* Begin Document section *
But I do come bearing gifts, at least. Hope you enjoy the screenshots! Additionally, if you want to see what insanity we’ve been up to lately, then the voluminous release notes might be interesting reading. They give some pretty good insight into what the delays have been.
Here’s a TLDR of my four biggest concerns right now:
- I want to make sure there’s enough content right at launch that people aren’t skeptical of how this might develop during early access.
- I want to make sure that we’re completely positioned well so that I can spend my time adding content in an efficient manner — DAILY during the week — and not chasing bugs or whatever other issues that are less exciting to players.
- I want this to be as smooth and bug-free an experience as possible, and so I haven’t been just going “eh that’s good enough” when something is even a little off. Those “little things” add up when someone is getting a new first impression.
- We need to ensure coverage by “new media” to some extent, and that means twitch and youtube folks. These people are excited about the game in a lot of cases, but there isn’t enough in there for them to be making hours-long videos showing off their cool antics. That’s a problem for us, because without that sort of coverage it’s too easy to fall into obscurity on launch.
So what has the holdup been, in a nutshell?
Getting lighting just right has been a real passion of mine. It ties everything together and makes everything feel cohesive and awesome. It’s the most visually distinctive thing about the game in a lot of way, and it makes all the assets it touches look better.
But it comes at a cost! Specifically a cost on the CPU/GPU. Most AAA games use “lightmap baking,” which basically is a way of having some computers churn out some detailed precomputed data about a level that says what the light should look like at every point. This process is not remotely realtime: it can take tens of minutes on even a midsize level. So with procedurally-generated content, you can forget about that sort of thing.
The “deferred shading” pipeline that we use in Raptor is a nice and modern approach that lets us do a lot of cool things with lights, but it doesn’t work with traditional antialiasing (but we fortunately have an excellent temporal antialiasing solution in the form of CTAA). So there’s a ton of stuff that we can do that the older “forward” pipeline can’t do, and tons of games make use of this (though almost no VR games at the moment, because of the lack of temporal antialiasing in most engines at the moment).
My main challenge was to find the sweet spot between brightness and spread of lights versus the performance cost that incurs. All lights in deferred shading are “pixel lights,” which means that they are way higher fidelity and light based on the pixels they touch rather than the crude way of lighting based on the vertex (yuck).
Aside: it lets us do other cool things like have very low-poly models that have excellent occlusion and normal maps and thus look far more complex than they actually are. It’s another very modern way of pushing a lot of detail to your screen without bogging down your GPU on a bajillion vertices.
* End Document section *
● **What you will do**:
[a] Answer these questions about the game development update:
(i) How long can lightmap baking take on even a midsize level?
(ii) What temporal antialiasing solution does the update name?
(iii) Which two platforms are named for "new media" coverage?
[b] Resume the game development update after its final paragraph, which describes low-poly models with occlusion and normal maps.
The lines that come next can be left aside.
* Begin Record list *
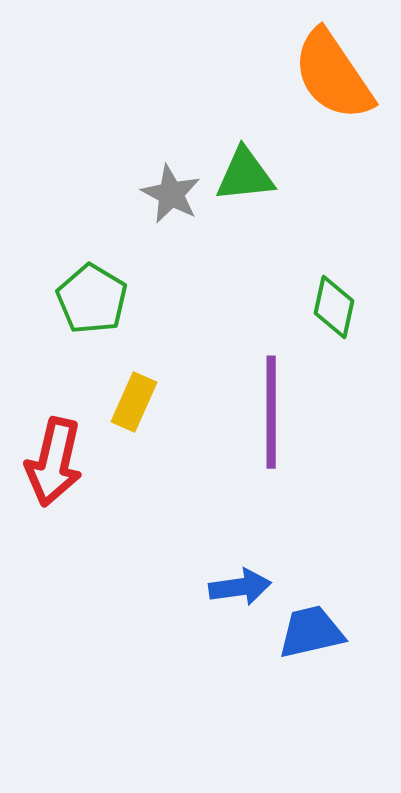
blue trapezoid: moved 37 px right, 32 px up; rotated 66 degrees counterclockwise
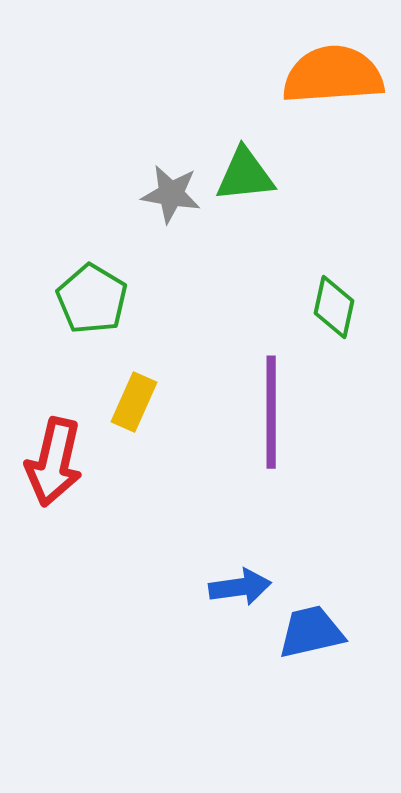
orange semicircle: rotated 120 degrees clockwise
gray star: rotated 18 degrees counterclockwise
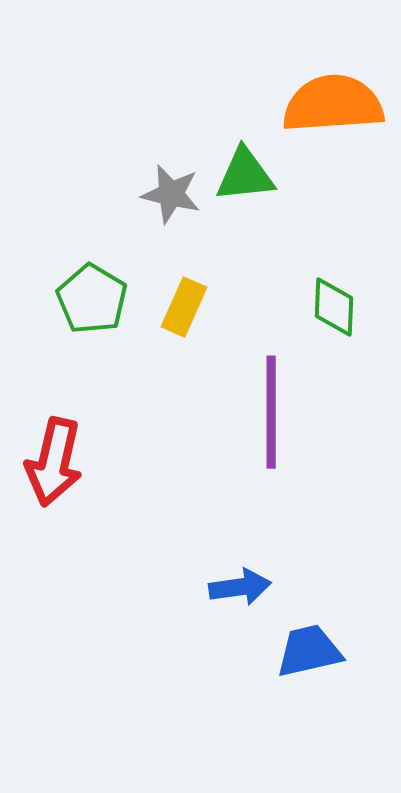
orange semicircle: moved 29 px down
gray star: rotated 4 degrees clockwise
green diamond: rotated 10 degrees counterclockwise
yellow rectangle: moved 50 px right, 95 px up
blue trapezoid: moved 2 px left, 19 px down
* End Record list *
● **Results of the exercise**:
[a]
(i) Tens of minutes.
(ii) CTAA.
(iii) Twitch and youtube.

[b]
Anyway, the problem with lights in deferred shading is that there is a cost per pixel illuminated by them. So if you use lights that are too huge, then your performance tanks. Or if you use too many lights, your performance tanks. My goal is to have > 60 frames per second on any reasonably-modern GPU with most of the visual settings high up (I’m benchmarking things on a 980M if you’re curious), and so finding the lowest light ranges I can while getting the visual effects I want has been a challenge.
Not a technical one per se, but more of an artistic one. A lot of the way that lighting is handled here has heavily to do with the post-effects pipeline that we’re using. We’re rendering in HDR (high dynamic range) in the newer linear lighting pipeline (as opposed to the older gamma one), and so a lot of awesome lighting and depth information is available to us after the initial render of the camera. This then lets us do a lot of post-work to brighten and tone the scene in ways that you could not do if you were to try doing it in something like photoshop (because you’d be missing that extra key metadata about each pixel).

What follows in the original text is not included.